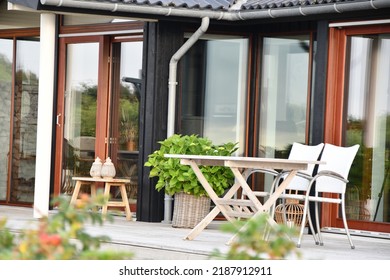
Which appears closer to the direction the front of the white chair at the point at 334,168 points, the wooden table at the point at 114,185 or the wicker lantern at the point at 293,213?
the wooden table

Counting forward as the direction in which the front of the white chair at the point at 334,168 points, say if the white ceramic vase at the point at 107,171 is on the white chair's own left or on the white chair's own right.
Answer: on the white chair's own right

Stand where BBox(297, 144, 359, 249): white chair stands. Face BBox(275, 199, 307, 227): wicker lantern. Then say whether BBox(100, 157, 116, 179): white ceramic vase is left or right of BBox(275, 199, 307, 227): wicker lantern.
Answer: left

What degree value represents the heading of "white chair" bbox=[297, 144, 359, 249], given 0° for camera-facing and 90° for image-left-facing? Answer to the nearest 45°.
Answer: approximately 45°

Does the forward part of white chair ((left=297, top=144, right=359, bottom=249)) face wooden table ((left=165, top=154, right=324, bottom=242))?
yes

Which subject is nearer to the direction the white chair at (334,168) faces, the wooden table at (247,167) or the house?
the wooden table

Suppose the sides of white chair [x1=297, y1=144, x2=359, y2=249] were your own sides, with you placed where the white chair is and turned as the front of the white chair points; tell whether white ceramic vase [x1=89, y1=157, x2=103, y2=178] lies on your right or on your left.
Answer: on your right
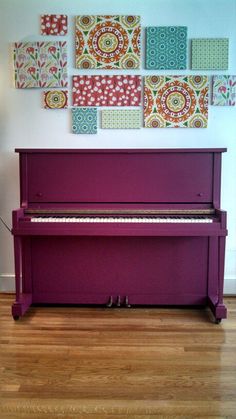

• • •

• Try it
Pick out each line in the items above that contains the word "your" and copy those lines. Case matters.

• Response to the exercise
Suppose the sides of white chair [x1=297, y1=144, x2=359, y2=249] were your own sides, with you placed where the white chair is and turned as the front of the white chair points; tell whether white ceramic vase [x1=89, y1=157, x2=103, y2=178] lies on your right or on your left.
Answer: on your right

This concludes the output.